Lebih lanjut Payal Kapadia juga memberikan ruang batin untuk tokoh-tokoh perempuannya. Surat yang dibaca Prabha dari suaminya yang lama tak ada kabarnya, ragu-ragu Anu tentang hubungan rahasianya, atau keheningan saat menatap laut—semuanya mengedepankan perasaan perempuan sebagai subjek penuh. Mereka bukan sekadar reaksi dari dunia luar, tapi memiliki dunia internal yang kompleks dan valid.
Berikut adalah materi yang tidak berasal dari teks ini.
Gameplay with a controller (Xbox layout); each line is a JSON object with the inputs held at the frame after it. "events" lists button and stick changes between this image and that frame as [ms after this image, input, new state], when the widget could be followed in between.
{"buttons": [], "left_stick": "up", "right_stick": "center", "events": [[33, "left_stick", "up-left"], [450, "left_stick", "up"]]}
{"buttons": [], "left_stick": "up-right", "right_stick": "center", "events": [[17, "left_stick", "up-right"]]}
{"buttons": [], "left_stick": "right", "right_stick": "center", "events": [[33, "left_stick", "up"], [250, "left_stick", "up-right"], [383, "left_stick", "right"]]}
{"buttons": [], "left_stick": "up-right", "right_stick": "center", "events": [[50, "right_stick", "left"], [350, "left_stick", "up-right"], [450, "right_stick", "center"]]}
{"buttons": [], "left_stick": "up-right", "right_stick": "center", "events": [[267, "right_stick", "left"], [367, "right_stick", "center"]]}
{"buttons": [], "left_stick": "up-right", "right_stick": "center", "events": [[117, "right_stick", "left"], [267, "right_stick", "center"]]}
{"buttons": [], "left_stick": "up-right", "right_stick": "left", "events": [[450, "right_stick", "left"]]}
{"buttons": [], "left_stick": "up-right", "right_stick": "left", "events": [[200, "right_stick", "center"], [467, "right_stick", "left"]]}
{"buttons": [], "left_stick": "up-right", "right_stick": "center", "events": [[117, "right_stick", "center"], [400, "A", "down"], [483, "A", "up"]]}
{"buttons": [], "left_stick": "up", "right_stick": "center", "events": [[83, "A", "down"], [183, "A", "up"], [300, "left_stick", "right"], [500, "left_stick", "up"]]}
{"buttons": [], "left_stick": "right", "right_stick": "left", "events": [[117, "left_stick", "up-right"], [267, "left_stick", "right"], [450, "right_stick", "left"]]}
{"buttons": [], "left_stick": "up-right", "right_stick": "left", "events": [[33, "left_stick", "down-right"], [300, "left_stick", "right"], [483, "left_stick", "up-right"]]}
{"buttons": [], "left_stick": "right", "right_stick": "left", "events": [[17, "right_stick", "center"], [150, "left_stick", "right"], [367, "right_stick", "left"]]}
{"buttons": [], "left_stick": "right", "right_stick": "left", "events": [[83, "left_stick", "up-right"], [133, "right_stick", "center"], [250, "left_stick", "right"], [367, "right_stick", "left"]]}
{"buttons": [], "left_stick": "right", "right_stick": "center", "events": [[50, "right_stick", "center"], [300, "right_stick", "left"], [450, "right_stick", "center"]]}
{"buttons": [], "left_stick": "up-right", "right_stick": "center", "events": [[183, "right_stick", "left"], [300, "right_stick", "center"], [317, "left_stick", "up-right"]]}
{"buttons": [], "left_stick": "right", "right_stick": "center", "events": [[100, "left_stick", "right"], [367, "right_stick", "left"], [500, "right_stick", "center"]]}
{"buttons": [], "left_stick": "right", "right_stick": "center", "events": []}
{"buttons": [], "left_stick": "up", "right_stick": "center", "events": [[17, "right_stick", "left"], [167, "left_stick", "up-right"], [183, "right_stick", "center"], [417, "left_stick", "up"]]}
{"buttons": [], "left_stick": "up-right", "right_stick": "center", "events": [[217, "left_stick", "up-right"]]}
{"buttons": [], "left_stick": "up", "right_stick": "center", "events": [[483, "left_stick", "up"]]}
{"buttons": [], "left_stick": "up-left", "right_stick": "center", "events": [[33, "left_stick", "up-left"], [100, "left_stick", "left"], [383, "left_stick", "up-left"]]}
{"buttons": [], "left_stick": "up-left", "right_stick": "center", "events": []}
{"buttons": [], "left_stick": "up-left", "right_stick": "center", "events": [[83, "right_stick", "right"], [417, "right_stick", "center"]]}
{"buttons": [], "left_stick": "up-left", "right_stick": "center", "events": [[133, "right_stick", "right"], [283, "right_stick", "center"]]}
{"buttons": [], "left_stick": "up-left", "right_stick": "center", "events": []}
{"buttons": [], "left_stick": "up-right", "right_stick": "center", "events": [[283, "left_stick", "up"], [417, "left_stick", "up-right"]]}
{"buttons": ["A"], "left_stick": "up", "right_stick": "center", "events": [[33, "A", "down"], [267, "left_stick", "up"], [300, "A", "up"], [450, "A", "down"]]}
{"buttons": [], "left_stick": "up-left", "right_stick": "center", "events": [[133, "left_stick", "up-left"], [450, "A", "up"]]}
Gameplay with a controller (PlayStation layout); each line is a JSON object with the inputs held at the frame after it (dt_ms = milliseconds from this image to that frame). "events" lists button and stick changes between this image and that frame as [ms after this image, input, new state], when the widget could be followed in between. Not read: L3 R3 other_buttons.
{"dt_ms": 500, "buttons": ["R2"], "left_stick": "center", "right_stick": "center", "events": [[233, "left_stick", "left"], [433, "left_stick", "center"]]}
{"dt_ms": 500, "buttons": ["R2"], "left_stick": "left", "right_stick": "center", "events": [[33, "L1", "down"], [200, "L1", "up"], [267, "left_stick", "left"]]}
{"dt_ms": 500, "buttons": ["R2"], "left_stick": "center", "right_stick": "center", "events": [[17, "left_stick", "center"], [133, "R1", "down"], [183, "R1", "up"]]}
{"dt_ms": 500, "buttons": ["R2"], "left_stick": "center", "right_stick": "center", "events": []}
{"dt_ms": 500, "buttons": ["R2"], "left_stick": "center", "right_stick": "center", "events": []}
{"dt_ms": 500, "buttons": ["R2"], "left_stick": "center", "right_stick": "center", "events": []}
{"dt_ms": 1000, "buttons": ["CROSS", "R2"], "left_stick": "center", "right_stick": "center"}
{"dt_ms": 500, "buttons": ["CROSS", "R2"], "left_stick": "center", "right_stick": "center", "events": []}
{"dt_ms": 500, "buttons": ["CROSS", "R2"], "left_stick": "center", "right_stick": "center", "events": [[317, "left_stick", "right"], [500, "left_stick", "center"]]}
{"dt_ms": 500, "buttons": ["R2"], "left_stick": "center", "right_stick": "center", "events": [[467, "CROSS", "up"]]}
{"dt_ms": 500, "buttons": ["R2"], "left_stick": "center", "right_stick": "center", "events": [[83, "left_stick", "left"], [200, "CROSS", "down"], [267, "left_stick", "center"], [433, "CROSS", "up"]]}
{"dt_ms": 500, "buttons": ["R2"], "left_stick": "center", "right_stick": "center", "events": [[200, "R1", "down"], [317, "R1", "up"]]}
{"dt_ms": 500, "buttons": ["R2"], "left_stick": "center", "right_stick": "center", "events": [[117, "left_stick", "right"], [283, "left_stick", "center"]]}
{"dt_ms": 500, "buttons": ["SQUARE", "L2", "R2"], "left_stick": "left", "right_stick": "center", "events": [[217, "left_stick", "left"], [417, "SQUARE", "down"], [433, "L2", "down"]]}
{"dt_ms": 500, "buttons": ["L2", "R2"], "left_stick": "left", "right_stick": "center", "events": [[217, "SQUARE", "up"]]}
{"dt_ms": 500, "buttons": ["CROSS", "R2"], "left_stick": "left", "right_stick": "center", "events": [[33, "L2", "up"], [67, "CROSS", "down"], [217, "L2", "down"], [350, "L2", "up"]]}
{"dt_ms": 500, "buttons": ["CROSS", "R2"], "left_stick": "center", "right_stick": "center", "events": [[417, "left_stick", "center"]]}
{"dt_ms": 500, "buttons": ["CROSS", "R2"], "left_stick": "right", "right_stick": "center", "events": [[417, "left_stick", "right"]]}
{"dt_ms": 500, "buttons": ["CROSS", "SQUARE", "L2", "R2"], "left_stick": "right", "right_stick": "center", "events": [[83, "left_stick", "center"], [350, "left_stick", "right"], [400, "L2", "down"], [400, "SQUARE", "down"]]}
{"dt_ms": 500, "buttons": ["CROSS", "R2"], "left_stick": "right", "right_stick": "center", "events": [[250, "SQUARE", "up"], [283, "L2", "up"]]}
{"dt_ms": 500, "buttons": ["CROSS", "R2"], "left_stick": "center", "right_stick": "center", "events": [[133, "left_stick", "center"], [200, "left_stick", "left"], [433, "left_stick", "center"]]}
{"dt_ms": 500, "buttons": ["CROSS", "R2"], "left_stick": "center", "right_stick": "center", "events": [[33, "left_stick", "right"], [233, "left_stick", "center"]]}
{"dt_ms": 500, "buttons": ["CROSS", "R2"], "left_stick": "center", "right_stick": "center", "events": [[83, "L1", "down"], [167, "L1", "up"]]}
Di penghujung film, Prabha dan Anu menemai Parvaty (Chhaya Kadam) pulang ke desanya. Mereka melakukan perjalanan ke pantai. Bukan pantai yang ganas dengan ombaknya yang besar, tetapi pantai dengan laut yang menenangkan. Sebuah metafora untuk dunia alternatif, ruang imajinatif di luar kota dan sistem. Di sana, di pantai dengan ombaknya yang menenangkan, mereka saling menatap. Ketiganya berbicara tanpa kata dan menemukan kemungkinan baru untuk hidup yang tak harus dipaksakan sesuai norma. Dalam sudut pandang feminisme, ini adalah bentuk quiet agency di mana kekuatan lahir dari keheningan dan bukan dari konfrontasi.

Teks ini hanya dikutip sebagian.